Bounded perturbation resilience of extragradient-type methods and their applications

TL;DR

This paper investigates the bounded perturbation resilience of extragradient methods for variational inequalities, proving convergence under errors, and demonstrating improved solutions through superiorization with numerical results.

Contribution

It establishes the bounded perturbation resilience of extragradient methods and their inertial variants, enabling inexact solutions and superiorization techniques.

Findings

Proved convergence of perturbed extragradient methods under standard assumptions.

Demonstrated a convergence rate of O(1/t) for the algorithms.

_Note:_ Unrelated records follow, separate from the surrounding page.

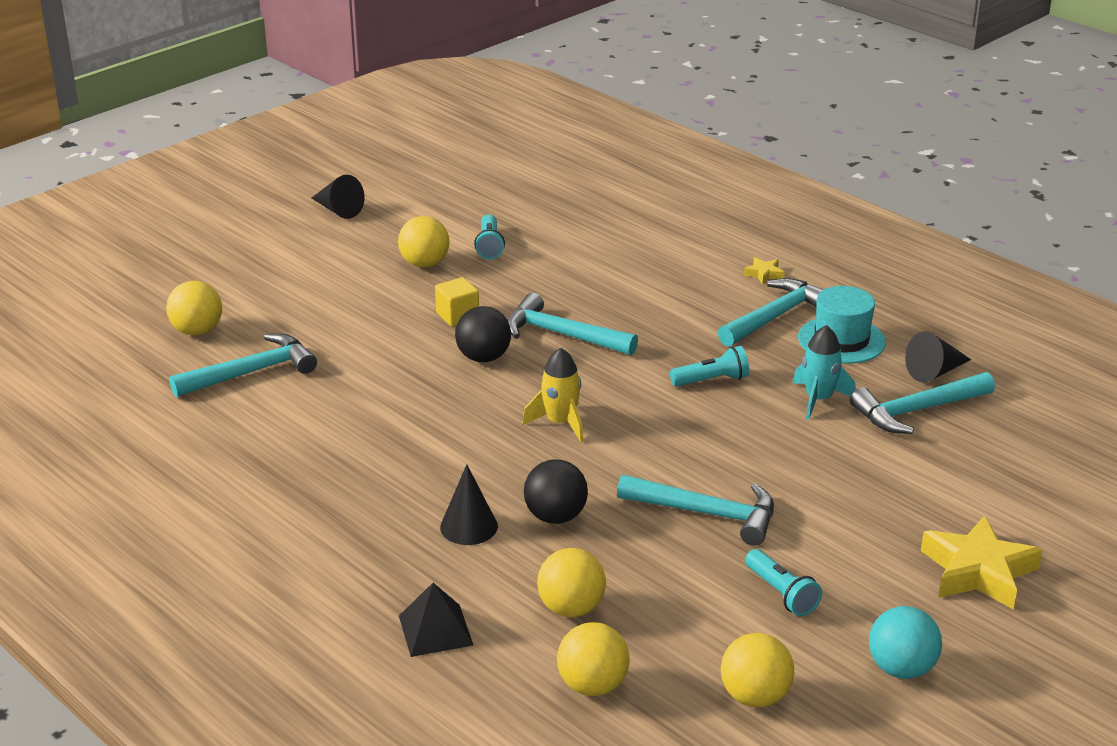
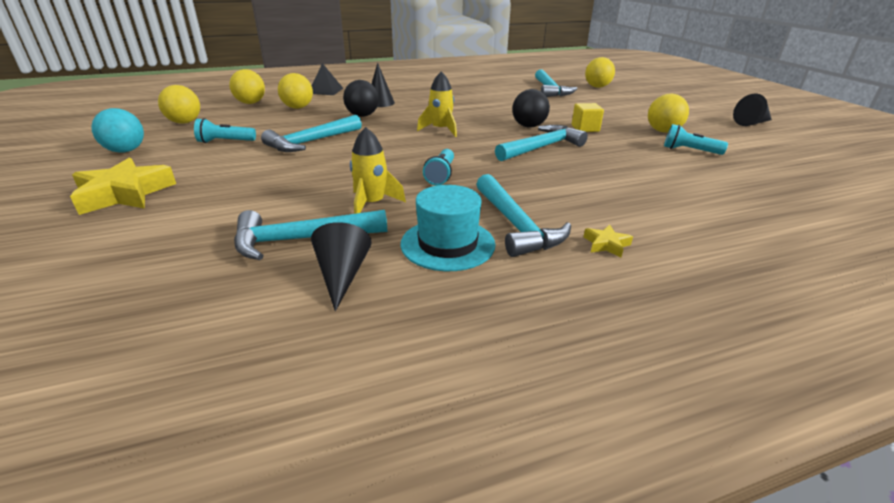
camera: 115 degrees right, 0 degrees up
(818, 399) = (372, 204): turquoise rocket -> yellow rocket
(916, 411) = (301, 240): turquoise hammer -> turquoise hammer turned 105 degrees counterclockwise

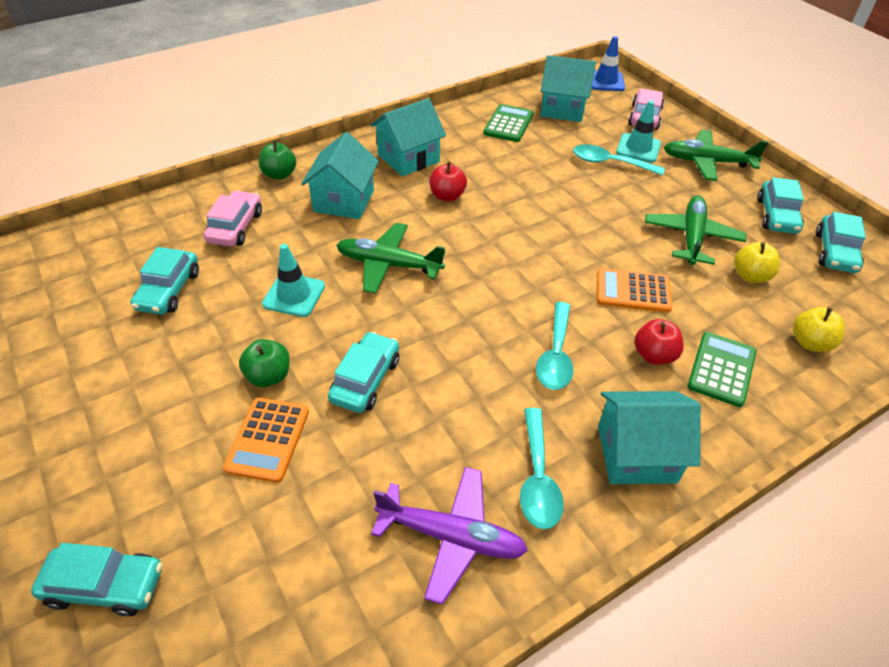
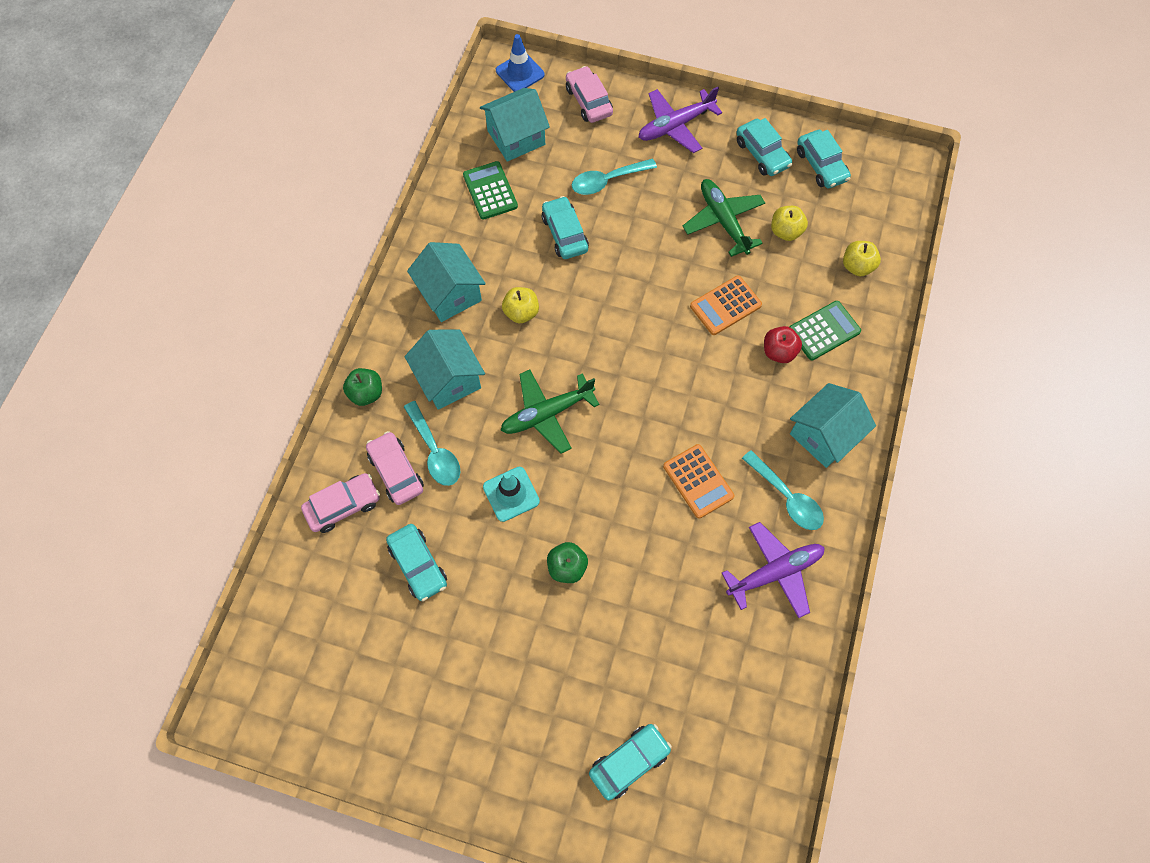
camera: 40 degrees left, 20 degrees up
(176, 222) = (343, 506): none -> pink car
(268, 439) = (616, 607): orange calculator -> orange calculator (698, 481)
(365, 380) = (629, 517): turquoise car -> turquoise car (564, 233)
(408, 158) = (450, 294): turquoise house -> turquoise house turned 45 degrees counterclockwise
(447, 196) = (521, 312): red apple -> yellow apple
(555, 355) = (723, 400): turquoise spoon -> turquoise spoon (435, 451)
(638, 148) = (614, 146): turquoise traffic cone -> none
(707, 162) = (675, 126): green plane -> purple plane
(721, 369) = (824, 331): green calculator -> green calculator turned 75 degrees clockwise

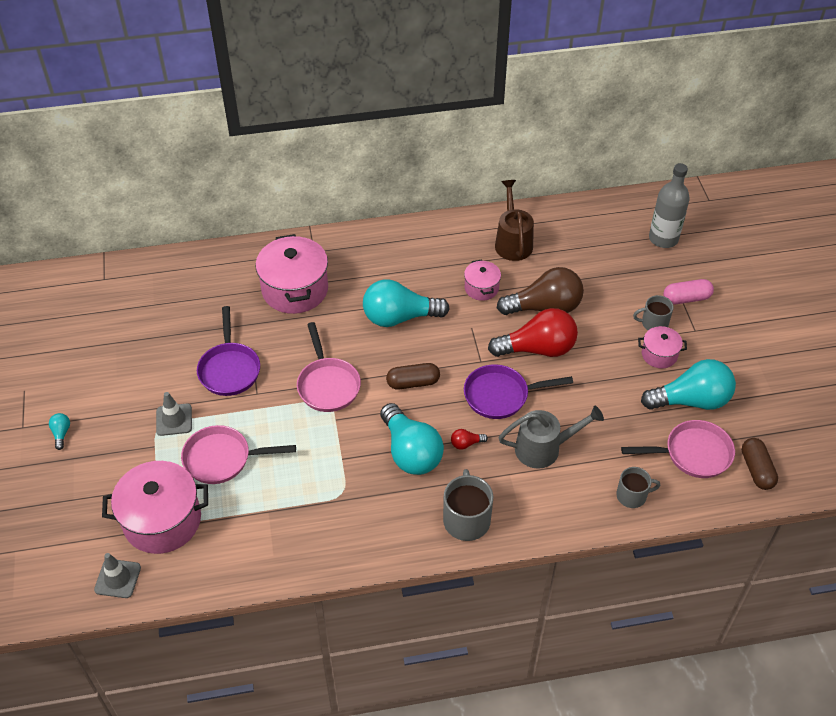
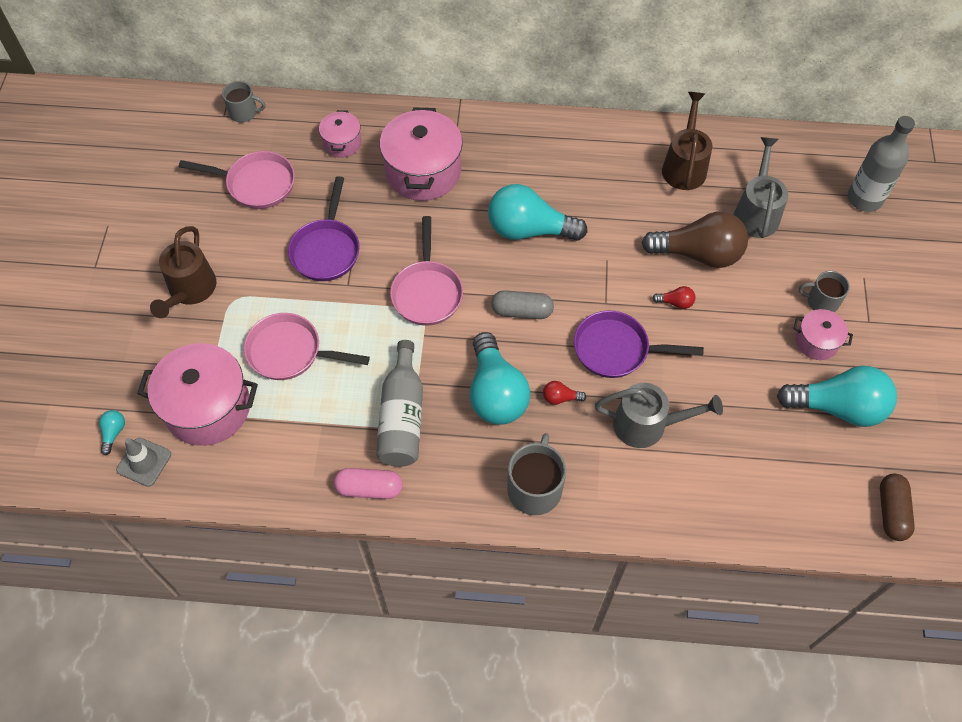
camera: 15 degrees right, 10 degrees up
(61, 433) = (132, 283): turquoise light bulb -> turquoise light bulb (114, 433)
(117, 428) = (190, 291): none -> brown watering can
(174, 420) = (251, 295): grey traffic cone -> none
(336, 489) = (402, 417): none -> grey bottle
(413, 382) = (522, 311): brown capsule -> grey capsule
(481, 288) = (632, 214): pink pot -> pink pot (342, 143)
(537, 349) = (675, 302): red light bulb -> red light bulb, size x0.40
(581, 266) = (756, 212): none -> grey watering can
(632, 495) = (733, 507): grey mug -> grey mug (244, 112)
(686, 298) = (870, 279): pink capsule -> pink capsule (369, 488)
(693, 454) = (820, 473): pink pan -> pink pan (256, 184)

Numerical experiments validate the effectiveness of the methods.

Abstract

In this paper we study the bounded perturbation resilience of the extragradient and the subgradient extragradient methods for solving variational inequality (VI) problem in real Hilbert spaces. This is an important property of algorithms which guarantees the convergence of the scheme under summable errors, meaning that an inexact version of the methods can also be considered. Moreover, once an algorithm is proved to be bounded perturbation resilience, superiorizion can be used, and this allows flexibility in choosing the bounded perturbations in order to obtain a superior solution, as well explained in the paper. We also discuss some inertial extragradient methods. Under mild and standard assumptions of monotonicity and Lipschitz continuity of the VI's associated mapping, convergence of the perturbed extragradient and subgradient extragradient methods is proved. In addition we show that the perturbed algorithms converges at the rate of $O(1/t)$. Numerical illustrations are given to demonstrate the performances of the algorithms.